Viruses inhibit TIR gcADPR signaling to overcome bacterial defense

The Toll/interleukin-1 receptor (TIR) domain is a key component of immune receptors that identify pathogen invasion in bacteria, plants, and animals. In the bacterial antiphage system Thoeris, as well as in plants, recognition of infection stimulates TIR domains to produce an immune signaling molecule whose molecular structure remained elusive. This molecule binds and activates the Thoeris immune effector, which then executes the immune function. We identified a large family of phage-encoded proteins, denoted here Thoeris anti-defense 1 (Tad1), that inhibit Thoeris immunity. We found that Tad1 proteins are “sponges” that bind and sequester the immune signaling molecule produced by TIR-domain proteins, thus decoupling phage sensing from immune effector activation and rendering Thoeris inactive. Tad1 can also efficiently sequester molecules derived from a plant TIR-domain protein, and a high-resolution crystal structure of Tad1 bound to a plant-derived molecule revealed a unique chemical structure of 1``–2` glycocyclic ADPR (gcADPR).
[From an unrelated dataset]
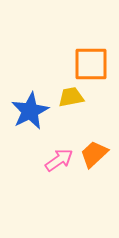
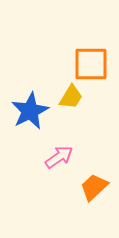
yellow trapezoid: rotated 132 degrees clockwise
orange trapezoid: moved 33 px down
pink arrow: moved 3 px up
Our data furthermore suggest that Thoeris TIR proteins produce a closely related molecule, 1``–3` gcADPR, which activates ThsA an order of magnitude more efficiently than the plant-derived 1``–2` gcADPR. Our results define the chemical structure of a central immune signaling molecule, and reveal a new mode of action by which pathogens can suppress host immunity.